## Given data

══════════════════════════════

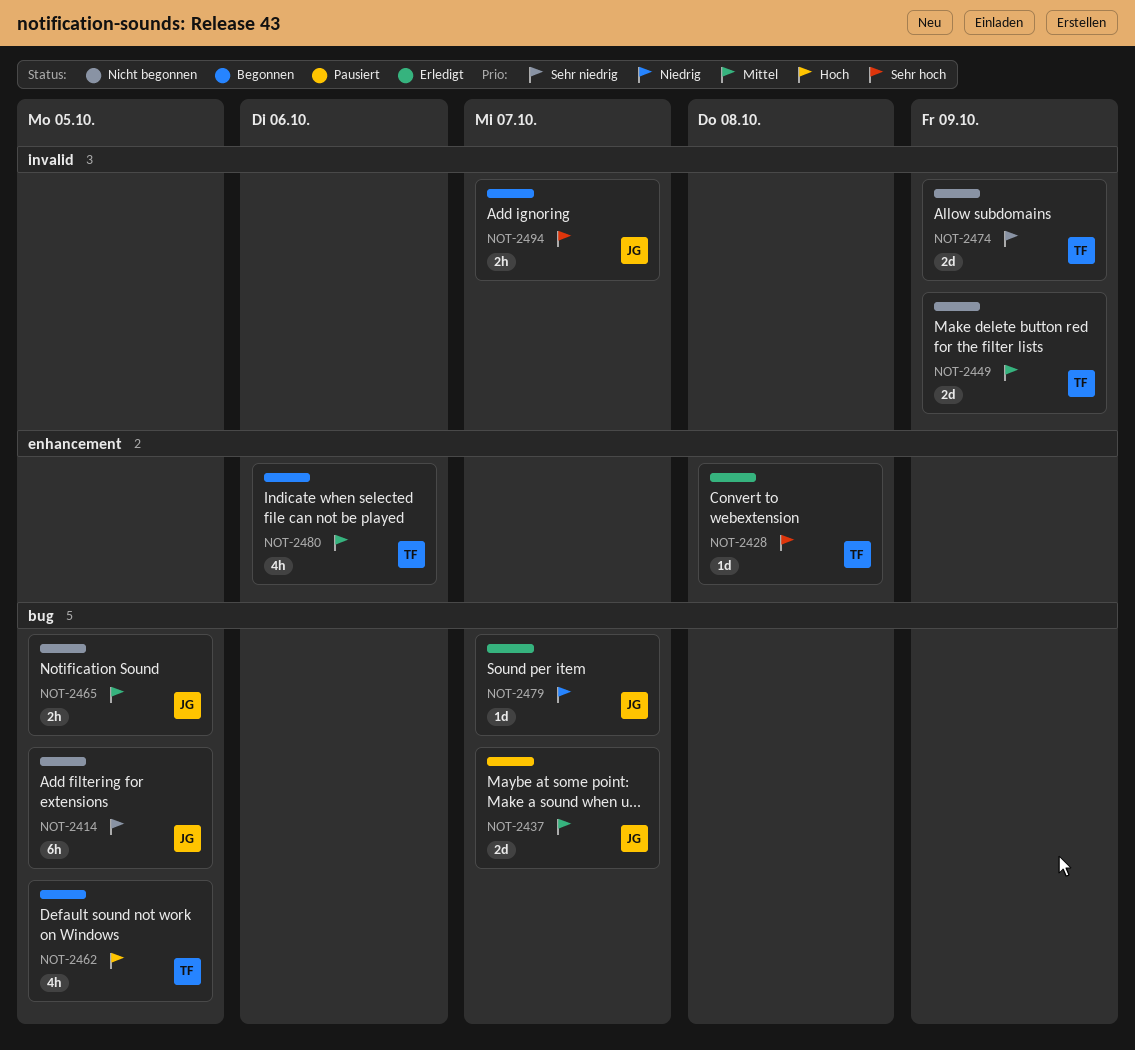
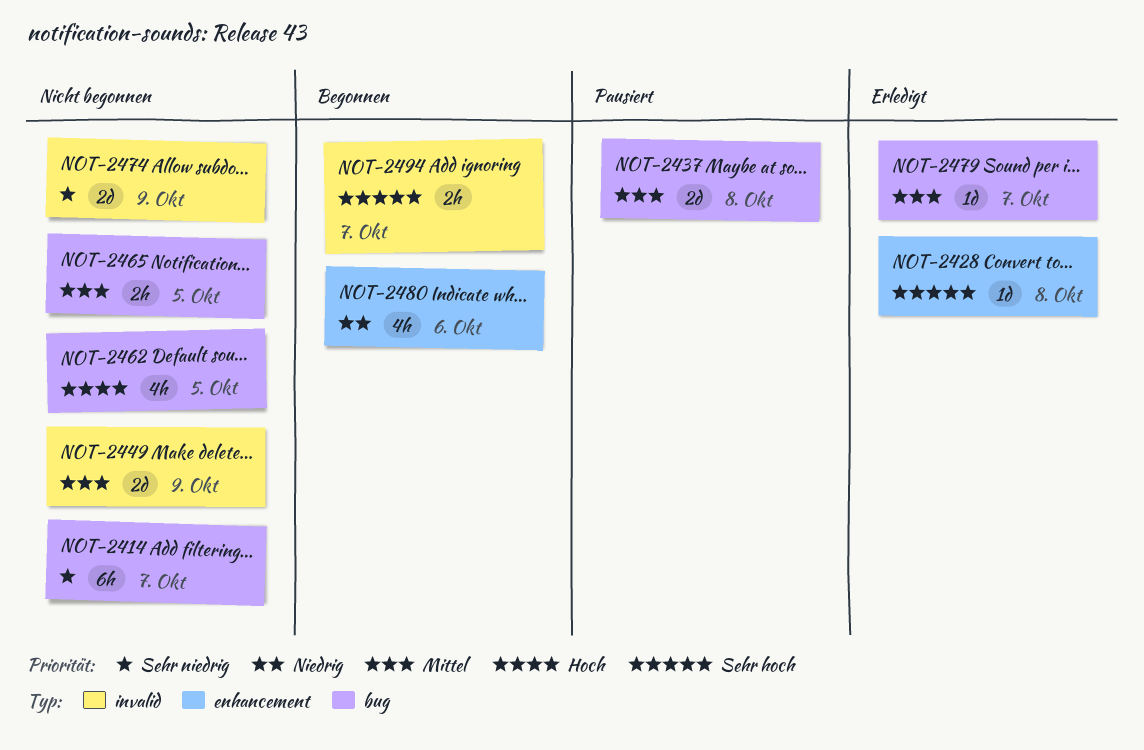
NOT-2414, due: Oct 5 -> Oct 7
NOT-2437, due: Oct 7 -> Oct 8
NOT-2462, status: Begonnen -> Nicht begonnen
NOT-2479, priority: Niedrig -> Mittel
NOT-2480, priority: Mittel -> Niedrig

══════════════════════════════

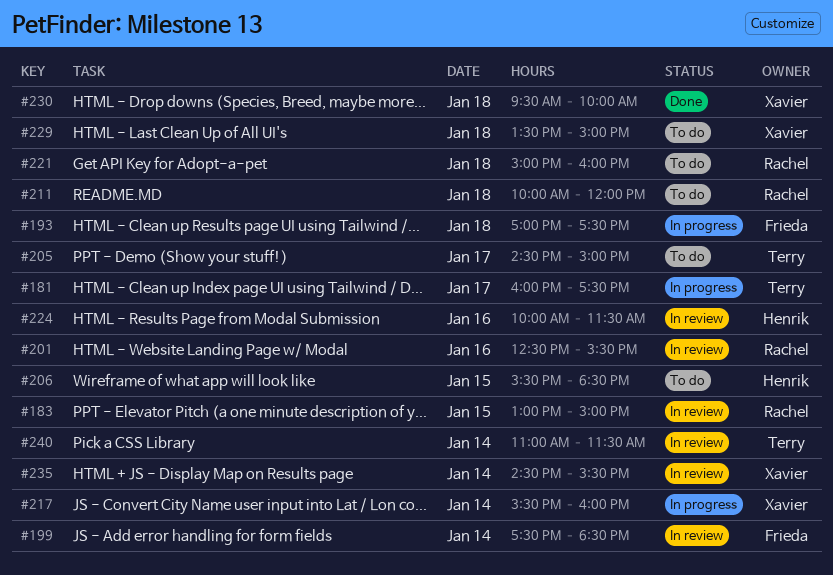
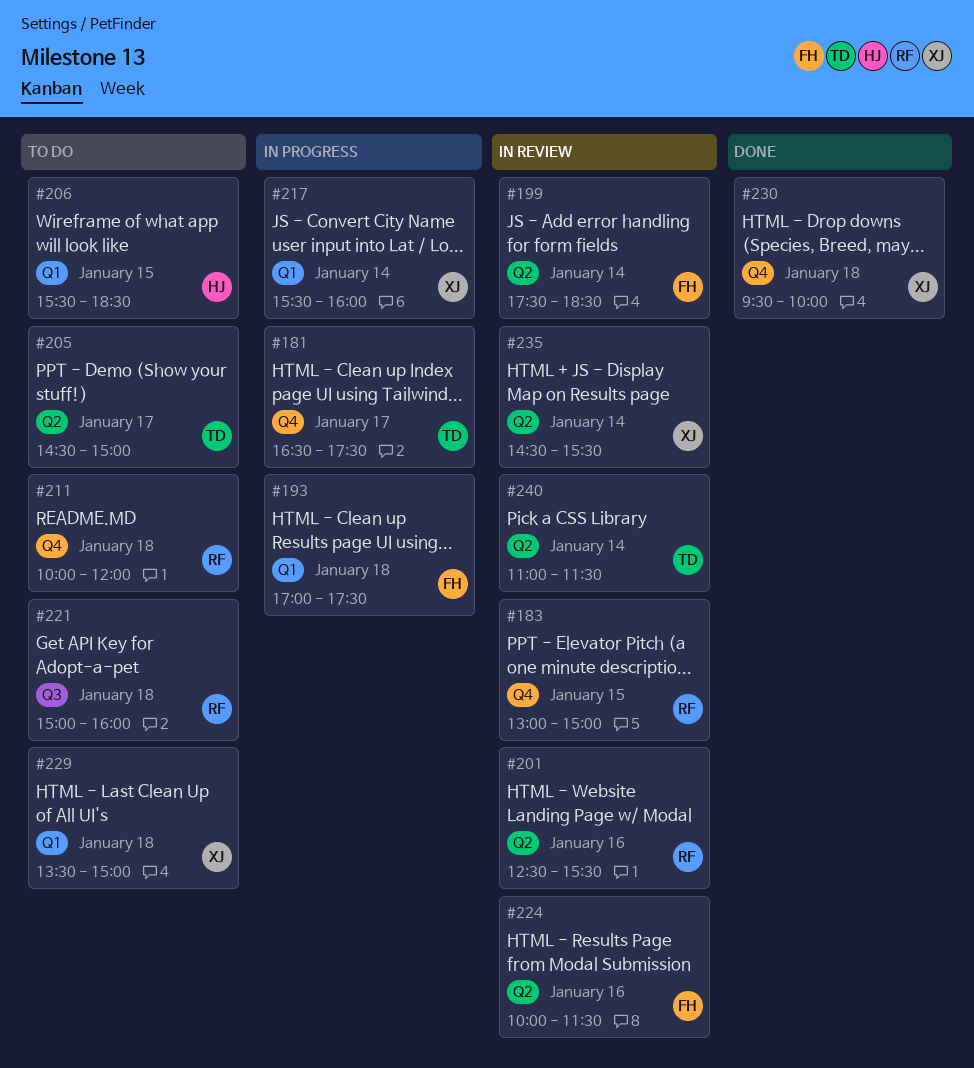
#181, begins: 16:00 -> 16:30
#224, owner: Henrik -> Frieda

══════════════════════════════

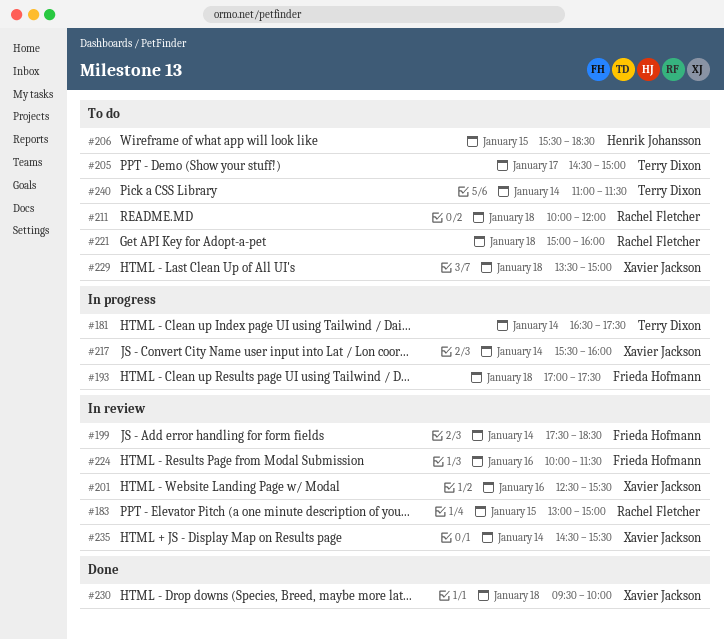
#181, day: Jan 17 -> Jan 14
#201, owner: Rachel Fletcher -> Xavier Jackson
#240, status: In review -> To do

══════════════════════════════

## Task objective
Each line in the entries above, starting at the line with "NOT-2479, priority: Niedrig -> Mittel" and ending at the line with "NOT-2480, priority: Mittel -> Niedrig", is to be printed exactly, and only those lines.

## Response for this exercise
NOT-2479, priority: Niedrig -> Mittel
NOT-2480, priority: Mittel -> Niedrig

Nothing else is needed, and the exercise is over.